I didn't know what detention camps really were before this. I always considered them to be for criminals who needed to be separate from the public. But these are detention camps. People are held with no information, no options, no opportunities, miles away from the city and any services they could hope to use. They depend on food deliveries that are not dependable. There is a limited capacity to sanitation and no showers. The aid workers rarely speak their language and it is exhausting to explain what you mean, over and over again. There is nothing to do. It is cold and can be wet. They sit and wait and wait. Paralyzed by fear of making the wrong choice of going somewhere else and ending up in a worse situation. Families are torn a part. Now that the Euro borders are closed, people who have loved ones in Germany and other stable countries, have no idea if they will ever be reunited. We have met countless single mothers with multiple children whose husbands are in places like Germany and they don't know if they will ever be reunited. They are stuck, their children growing up without their father, not knowing the benefit of a secure relationship. 
I don't know how to wrap up this update. I thank you all for your wonderful words of love and support. They have really gotten all of us through this. We are not heroes, we are witnesses, helpers and now friends. The work is so invigorating and rewarding to us all. We all want to be here and want to help the families we meet. 

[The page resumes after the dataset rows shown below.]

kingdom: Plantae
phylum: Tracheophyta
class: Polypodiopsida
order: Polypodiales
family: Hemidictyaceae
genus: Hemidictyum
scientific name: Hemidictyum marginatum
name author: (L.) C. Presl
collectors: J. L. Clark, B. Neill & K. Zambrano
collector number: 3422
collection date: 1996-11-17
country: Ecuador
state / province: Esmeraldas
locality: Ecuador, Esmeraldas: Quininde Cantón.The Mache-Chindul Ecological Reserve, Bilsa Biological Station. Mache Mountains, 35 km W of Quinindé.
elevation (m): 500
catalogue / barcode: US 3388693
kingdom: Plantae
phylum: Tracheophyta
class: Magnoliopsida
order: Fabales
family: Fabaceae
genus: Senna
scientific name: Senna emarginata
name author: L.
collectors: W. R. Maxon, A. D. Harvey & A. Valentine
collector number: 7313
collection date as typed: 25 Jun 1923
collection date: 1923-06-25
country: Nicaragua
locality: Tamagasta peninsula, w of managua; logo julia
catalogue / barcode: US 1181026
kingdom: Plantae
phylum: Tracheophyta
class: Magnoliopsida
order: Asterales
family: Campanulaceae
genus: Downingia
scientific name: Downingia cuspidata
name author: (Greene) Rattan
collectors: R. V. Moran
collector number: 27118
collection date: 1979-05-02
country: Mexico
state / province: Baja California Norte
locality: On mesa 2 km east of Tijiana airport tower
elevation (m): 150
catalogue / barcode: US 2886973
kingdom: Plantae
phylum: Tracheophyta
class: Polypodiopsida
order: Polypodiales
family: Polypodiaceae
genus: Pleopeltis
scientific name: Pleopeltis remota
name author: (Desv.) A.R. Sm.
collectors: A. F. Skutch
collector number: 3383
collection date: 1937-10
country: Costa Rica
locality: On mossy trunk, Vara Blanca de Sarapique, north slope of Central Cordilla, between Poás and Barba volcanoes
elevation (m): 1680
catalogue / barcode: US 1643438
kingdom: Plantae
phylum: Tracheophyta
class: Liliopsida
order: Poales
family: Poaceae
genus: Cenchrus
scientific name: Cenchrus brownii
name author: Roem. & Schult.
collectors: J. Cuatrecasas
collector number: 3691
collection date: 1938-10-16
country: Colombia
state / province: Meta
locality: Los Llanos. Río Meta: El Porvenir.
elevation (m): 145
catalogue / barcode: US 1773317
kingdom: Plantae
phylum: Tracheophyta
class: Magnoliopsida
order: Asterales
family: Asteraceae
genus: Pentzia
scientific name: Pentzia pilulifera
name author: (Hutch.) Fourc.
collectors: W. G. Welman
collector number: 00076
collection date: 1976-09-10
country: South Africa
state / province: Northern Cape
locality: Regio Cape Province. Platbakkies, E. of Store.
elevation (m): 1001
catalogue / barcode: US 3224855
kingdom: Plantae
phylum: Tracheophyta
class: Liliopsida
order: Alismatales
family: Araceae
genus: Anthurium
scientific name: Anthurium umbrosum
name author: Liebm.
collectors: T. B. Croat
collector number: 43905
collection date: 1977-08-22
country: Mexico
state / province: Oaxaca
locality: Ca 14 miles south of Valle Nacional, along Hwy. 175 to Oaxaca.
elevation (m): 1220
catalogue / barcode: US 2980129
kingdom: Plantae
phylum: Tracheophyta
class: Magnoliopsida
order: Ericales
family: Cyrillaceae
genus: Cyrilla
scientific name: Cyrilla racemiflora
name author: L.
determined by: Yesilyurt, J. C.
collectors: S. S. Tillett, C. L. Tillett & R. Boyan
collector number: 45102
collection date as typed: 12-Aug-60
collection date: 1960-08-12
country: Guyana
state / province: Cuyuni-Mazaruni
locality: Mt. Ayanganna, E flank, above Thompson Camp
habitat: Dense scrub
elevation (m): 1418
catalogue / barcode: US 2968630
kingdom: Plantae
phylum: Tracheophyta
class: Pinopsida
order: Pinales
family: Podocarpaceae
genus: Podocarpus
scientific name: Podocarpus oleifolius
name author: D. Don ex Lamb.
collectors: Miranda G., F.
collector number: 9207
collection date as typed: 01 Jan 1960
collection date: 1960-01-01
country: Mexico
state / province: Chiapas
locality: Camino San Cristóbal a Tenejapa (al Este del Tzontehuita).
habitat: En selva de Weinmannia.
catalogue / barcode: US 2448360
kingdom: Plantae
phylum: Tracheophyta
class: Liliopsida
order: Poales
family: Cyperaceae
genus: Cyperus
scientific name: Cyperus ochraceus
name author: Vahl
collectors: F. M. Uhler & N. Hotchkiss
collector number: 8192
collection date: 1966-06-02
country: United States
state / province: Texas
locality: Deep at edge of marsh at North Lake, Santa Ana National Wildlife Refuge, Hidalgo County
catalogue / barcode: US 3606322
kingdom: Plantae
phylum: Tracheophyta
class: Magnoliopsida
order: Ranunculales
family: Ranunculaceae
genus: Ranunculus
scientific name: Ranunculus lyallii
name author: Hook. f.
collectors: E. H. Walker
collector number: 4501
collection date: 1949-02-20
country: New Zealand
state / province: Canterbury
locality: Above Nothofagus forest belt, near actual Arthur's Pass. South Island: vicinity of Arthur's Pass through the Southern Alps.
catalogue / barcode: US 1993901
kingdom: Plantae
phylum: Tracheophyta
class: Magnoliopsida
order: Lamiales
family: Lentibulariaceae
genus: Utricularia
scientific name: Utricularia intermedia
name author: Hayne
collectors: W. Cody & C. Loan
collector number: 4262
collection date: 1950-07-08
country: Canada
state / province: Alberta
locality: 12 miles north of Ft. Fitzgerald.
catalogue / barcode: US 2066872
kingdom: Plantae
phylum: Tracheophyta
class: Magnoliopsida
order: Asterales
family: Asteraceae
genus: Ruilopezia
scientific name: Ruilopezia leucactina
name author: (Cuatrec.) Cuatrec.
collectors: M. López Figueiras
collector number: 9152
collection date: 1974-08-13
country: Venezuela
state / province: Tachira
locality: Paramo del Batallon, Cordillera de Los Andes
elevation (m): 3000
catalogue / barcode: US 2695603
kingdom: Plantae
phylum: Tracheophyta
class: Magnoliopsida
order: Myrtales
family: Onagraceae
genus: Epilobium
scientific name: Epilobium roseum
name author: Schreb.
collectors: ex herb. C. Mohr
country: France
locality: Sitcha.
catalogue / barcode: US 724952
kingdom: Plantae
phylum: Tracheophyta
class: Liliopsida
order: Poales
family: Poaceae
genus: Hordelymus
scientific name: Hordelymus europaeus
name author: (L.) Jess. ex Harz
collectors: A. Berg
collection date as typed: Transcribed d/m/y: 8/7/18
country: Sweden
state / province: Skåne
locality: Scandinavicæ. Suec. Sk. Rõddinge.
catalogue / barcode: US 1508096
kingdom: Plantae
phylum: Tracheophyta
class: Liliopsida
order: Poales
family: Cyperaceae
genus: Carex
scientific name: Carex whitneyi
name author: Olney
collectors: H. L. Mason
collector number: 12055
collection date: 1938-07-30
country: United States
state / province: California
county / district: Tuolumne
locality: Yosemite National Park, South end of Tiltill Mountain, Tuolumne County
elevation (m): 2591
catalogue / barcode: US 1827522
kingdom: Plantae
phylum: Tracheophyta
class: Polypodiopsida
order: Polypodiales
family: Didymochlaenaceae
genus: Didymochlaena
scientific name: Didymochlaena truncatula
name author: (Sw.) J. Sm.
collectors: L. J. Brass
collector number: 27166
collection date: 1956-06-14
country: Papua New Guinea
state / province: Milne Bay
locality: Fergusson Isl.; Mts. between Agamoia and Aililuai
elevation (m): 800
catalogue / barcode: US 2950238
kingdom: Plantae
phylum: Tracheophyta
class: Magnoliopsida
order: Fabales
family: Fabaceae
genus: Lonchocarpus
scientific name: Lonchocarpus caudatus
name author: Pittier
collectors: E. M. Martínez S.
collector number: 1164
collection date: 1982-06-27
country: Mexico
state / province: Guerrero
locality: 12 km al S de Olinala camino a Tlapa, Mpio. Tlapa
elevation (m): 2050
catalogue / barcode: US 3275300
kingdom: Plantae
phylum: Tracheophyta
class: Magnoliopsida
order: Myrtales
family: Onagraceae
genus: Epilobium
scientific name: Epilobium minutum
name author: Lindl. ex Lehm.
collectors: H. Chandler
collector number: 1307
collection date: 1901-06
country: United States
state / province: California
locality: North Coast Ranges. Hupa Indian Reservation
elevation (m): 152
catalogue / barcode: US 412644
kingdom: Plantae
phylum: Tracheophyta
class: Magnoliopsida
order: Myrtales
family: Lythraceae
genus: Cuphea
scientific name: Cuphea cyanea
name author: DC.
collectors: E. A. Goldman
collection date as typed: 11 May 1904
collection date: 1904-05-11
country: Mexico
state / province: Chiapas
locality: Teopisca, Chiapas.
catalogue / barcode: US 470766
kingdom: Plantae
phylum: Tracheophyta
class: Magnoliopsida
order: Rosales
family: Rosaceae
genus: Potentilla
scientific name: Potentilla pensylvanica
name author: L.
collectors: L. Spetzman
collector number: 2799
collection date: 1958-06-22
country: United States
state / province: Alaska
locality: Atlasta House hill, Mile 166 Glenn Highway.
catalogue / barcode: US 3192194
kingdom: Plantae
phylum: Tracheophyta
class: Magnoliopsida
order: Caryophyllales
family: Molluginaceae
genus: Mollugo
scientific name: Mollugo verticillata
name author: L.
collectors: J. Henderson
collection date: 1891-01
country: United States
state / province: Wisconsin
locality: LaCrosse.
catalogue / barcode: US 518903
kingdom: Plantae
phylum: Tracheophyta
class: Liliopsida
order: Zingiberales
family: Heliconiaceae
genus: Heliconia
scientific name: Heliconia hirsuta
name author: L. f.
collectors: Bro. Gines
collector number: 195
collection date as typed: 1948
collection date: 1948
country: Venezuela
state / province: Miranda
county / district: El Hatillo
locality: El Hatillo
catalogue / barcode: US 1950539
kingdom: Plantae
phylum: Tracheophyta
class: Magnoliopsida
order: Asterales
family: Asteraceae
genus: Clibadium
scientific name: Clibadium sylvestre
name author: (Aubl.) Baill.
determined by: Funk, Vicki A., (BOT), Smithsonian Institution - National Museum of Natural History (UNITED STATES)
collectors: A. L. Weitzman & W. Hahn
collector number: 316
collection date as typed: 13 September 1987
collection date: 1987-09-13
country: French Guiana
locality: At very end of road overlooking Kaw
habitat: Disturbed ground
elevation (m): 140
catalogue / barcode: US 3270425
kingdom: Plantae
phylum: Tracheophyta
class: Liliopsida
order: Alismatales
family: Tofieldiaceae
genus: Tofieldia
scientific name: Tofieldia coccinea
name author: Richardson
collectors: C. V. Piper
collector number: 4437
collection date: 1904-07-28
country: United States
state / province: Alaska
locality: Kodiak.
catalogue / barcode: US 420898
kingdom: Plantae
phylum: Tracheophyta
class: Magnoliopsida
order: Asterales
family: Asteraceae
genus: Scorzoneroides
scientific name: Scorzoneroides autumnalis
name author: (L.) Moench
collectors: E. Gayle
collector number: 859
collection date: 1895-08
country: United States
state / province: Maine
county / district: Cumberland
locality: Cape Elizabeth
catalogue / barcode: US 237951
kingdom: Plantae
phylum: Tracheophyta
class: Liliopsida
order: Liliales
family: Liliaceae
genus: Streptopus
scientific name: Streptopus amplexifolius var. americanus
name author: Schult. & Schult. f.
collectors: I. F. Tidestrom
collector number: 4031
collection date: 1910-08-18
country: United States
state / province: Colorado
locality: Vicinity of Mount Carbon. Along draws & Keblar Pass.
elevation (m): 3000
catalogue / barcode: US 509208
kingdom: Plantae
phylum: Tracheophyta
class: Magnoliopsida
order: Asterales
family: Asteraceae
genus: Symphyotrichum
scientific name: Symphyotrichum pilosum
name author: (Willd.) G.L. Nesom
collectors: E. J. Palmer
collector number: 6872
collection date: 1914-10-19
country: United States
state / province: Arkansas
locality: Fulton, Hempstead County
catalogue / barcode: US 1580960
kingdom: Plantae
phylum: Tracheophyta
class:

I ask you my friends, how can we help these people? What will it take for the US to wake up and realize what is going on? How can we demand the EU to figure out the border issue and open the borders to allow these human beings access to safety and stability we all take for granted. ? Where is the justice and equity in this world when these people cannot control their own fate, cannot secure a life out of limbo for their children, do not share the essential human right of life and freedom that we all have the advantage of living every day? When will these children go to school? Be lifted up off the ground in sleep? Enjoy the simple pleasure of playing at a playground free from fear and danger that so many of us cavort in every day? 
The situation is dire. This is an emergency. The relative peace at these camps will only last for so long.